Die Wissenschaftler entwickelten Algorithmen, um Feldforschungsberichte geografisch zuordnen zu können. Damit zeigten sie, in welchen Regionen besonders wenig Naturschutzforschung betrieben wird.

Luftaufnahme: Amazonas-Regenwald

Larissa Rodrigues

Zu den unerforschten Regionen zählt auch Amazonien

Über weiterführende Daten, wie etwa zur Lebenserwartung, Infrastruktur, zur Häufigkeit von Feuern in den Gebieten, zu Temperatur und Niederschlag oder zum Licht bei Nacht schätzen die Wissenschaftler auch ab, wo Naturschutzforschung eigentlich besonders dringlich wäre (interaktive Weltkarte hier). Solche Regionen finden sich demnach im zentralen Afrika, im Zentrum Westafrikas, in Bolivien, der Amazonasregion sowie auf den Andamanen und Nikobaren, einer zu Indien gehörenden Inselgruppe.

Spärliches Datenmaterial

Die mittlerweile überall verfügbaren, recht detaillierten Satellitenbilder aus allen Weltgegenden haben möglicherweise zum falschen Umkehrschluss geführt, dass „wir von überall auch gleich viel wissen“, so der Wissenschaftler. Das Problem des vielfachen Nicht-Wissens über die tatsächlichen Verhältnisse an Ort und Stelle sei, dass sich Naturschutzpolitik wie auch die Roten Listen gefährdeter Arten nach den für viele Gegenden doch erstaunlich spärlich vorhandenen Daten richten.

Die nunmehr identifizierten weißen Flecken zeigen auch, wo es für den wissenschaftlichen Nachwuchs lohnende Betätigungsmöglichkeiten gibt: "Der Osten Nicaraguas kann beispielsweise noch ein paar Jungforscher mehr vertragen“, sagt Hickisch.

-- AUFGABE --
Beantworten Sie anhand des Lesetexts zur Naturschutzforschung folgende Fragen:
(a) Welche weiterführenden Daten werden genannt, mit denen die Wissenschaftler abschätzen, wo Naturschutzforschung besonders dringlich wäre?
(b) Zu welchem falschen Umkehrschluss haben die überall verfügbaren Satellitenbilder möglicherweise geführt?
(c) Welche Gegend kann laut Hickisch noch ein paar Jungforscher mehr vertragen?

-- Gesammelte Daten --
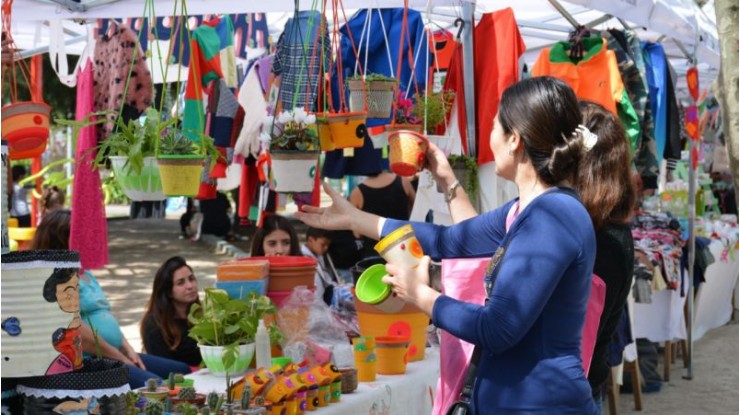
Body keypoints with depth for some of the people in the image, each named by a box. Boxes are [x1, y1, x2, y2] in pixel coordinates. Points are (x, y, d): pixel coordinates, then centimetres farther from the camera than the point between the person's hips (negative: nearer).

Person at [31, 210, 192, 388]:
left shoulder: (84, 273, 21)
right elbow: (77, 331, -20)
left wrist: (128, 350, 8)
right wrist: (119, 358, -12)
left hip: (114, 356, 11)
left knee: (184, 371, 6)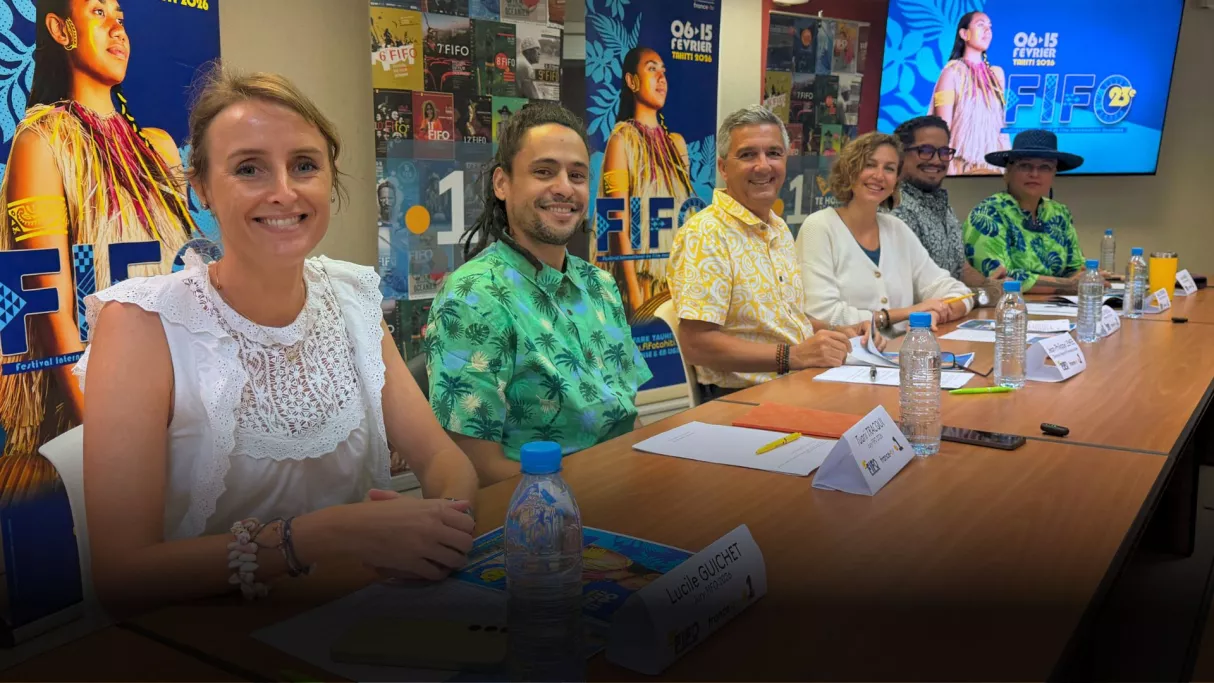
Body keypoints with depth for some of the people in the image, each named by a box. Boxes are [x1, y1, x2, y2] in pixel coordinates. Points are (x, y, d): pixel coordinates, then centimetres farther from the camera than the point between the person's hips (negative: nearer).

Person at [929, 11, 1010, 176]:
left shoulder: (996, 73, 15)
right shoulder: (953, 72, -2)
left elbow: (1000, 123, 18)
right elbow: (944, 125, -8)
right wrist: (945, 165, -15)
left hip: (992, 162, 5)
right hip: (962, 163, -5)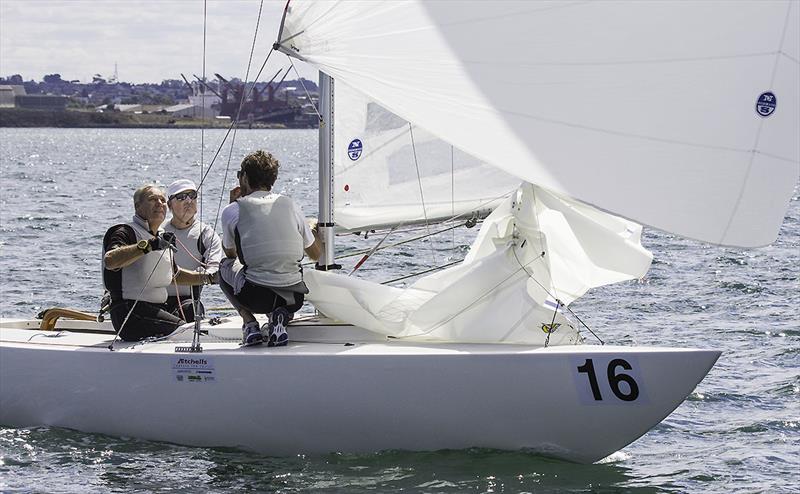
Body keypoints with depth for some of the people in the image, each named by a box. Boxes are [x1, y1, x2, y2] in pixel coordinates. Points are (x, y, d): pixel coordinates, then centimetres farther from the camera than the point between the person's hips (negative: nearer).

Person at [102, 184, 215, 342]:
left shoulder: (164, 237, 22)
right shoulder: (127, 232, -7)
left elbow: (174, 274, 38)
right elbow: (109, 261, -29)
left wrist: (207, 278, 29)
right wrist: (147, 246, -38)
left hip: (159, 309, 9)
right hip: (130, 312, -9)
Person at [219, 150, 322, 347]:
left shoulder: (233, 211, 1)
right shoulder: (289, 205, 8)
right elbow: (316, 254, 17)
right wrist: (313, 228, 40)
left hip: (255, 297, -2)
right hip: (294, 299, 2)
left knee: (226, 266, 30)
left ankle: (249, 322, 9)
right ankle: (280, 317, 5)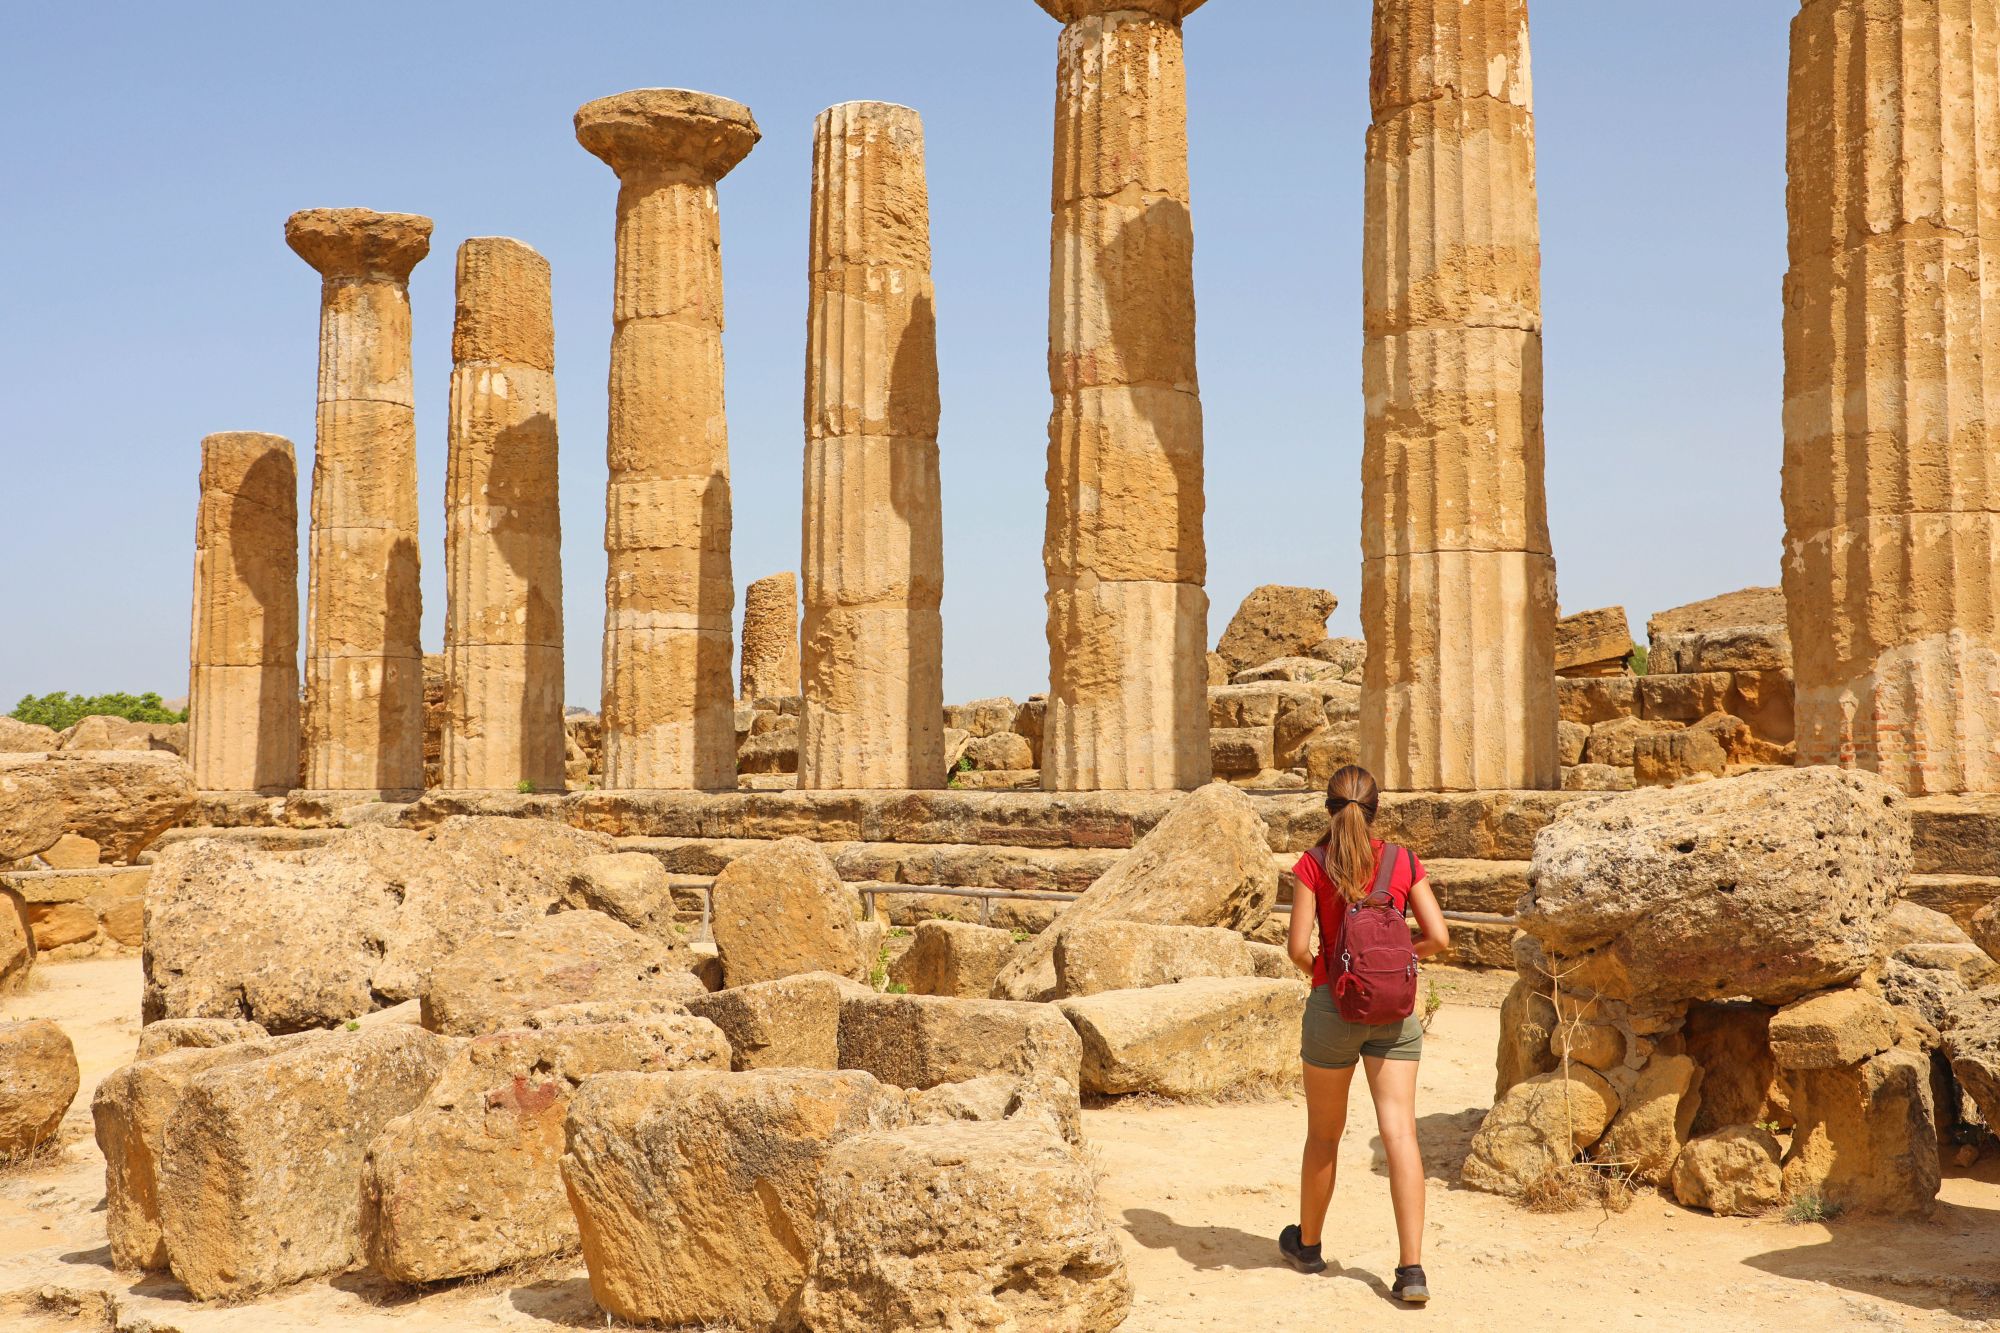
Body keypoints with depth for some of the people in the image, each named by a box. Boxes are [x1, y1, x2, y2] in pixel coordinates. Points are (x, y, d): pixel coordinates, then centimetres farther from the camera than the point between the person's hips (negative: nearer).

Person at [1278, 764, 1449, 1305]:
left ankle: (1307, 1244, 33)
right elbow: (1437, 937, -1)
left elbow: (1299, 948, -9)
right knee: (1399, 1129, -3)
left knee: (1324, 1133, 14)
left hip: (1334, 1005, -1)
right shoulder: (1403, 861, 1)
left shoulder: (1314, 863, -5)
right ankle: (1412, 1268, -9)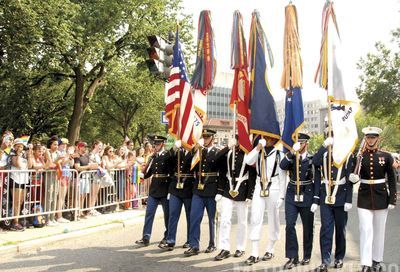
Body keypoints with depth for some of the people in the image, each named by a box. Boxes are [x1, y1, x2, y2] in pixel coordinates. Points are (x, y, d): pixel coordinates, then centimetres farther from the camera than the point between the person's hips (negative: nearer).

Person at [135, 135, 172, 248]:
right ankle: (146, 237, 8)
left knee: (167, 214, 5)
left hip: (165, 189, -5)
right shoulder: (153, 157, 12)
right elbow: (147, 174, 13)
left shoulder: (168, 155, -5)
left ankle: (167, 238, 17)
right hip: (154, 189, 5)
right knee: (149, 213, 3)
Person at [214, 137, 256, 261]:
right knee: (225, 219, -3)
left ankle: (240, 248, 20)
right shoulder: (228, 153, 6)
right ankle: (224, 249, 2)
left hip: (242, 192, -2)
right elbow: (222, 173, 1)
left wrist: (250, 195, -11)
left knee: (242, 221, 8)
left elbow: (252, 176, -6)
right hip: (228, 190, 3)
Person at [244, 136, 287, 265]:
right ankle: (254, 253, -3)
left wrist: (281, 196, -6)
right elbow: (248, 161, -12)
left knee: (273, 220, 8)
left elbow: (283, 177, -3)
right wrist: (258, 147, -14)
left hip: (273, 190, -2)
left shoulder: (279, 154, -3)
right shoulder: (258, 152, 8)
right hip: (259, 189, 3)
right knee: (255, 219, -5)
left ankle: (270, 250, 24)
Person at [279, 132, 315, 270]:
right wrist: (292, 152, -23)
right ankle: (292, 257, -1)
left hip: (307, 196, -1)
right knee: (290, 225, -8)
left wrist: (316, 199, -4)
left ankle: (307, 256, 24)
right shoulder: (291, 157, 5)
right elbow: (282, 166, -15)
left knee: (308, 227, 9)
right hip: (292, 196, 1)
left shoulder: (312, 159, -1)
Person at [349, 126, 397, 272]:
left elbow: (391, 180, 1)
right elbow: (354, 177, 5)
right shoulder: (358, 156, 0)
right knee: (365, 230, -5)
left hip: (381, 198, 0)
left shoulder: (386, 156, -2)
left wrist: (392, 200, -3)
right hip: (364, 198, 0)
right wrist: (353, 178, -19)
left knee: (379, 231, 10)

-- LÖSUNG DER AUFGABE --
(a) Daten zur Lebenserwartung, zur Infrastruktur, zur Häufigkeit von Feuern in den Gebieten, zu Temperatur und Niederschlag sowie zum Licht bei Nacht.
(b) Zu dem Schluss, dass „wir von überall auch gleich viel wissen“.
(c) Der Osten Nicaraguas.